◆ **Task brief**: Which lines run from the one containing "Commencez par égoutter" to the end of the listing below? Write them out exactly, both ends included, with nothing else.

◆ **Record excerpts**:

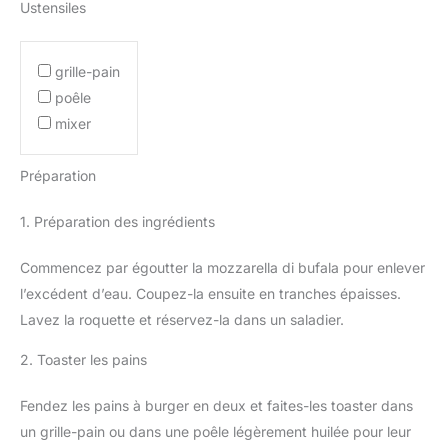
Ustensiles
grille-pain
poêle
mixer
Préparation
1. Préparation des ingrédients
Commencez par égoutter la mozzarella di bufala pour enlever
l’excédent d’eau. Coupez-la ensuite en tranches épaisses.
Lavez la roquette et réservez-la dans un saladier.
2. Toaster les pains
Fendez les pains à burger en deux et faites-les toaster dans
un grille-pain ou dans une poêle légèrement huilée pour leur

◆ **Reply to the exercise**:
Commencez par égoutter la mozzarella di bufala pour enlever
l’excédent d’eau. Coupez-la ensuite en tranches épaisses.
Lavez la roquette et réservez-la dans un saladier.
2. Toaster les pains
Fendez les pains à burger en deux et faites-les toaster dans
un grille-pain ou dans une poêle légèrement huilée pour leur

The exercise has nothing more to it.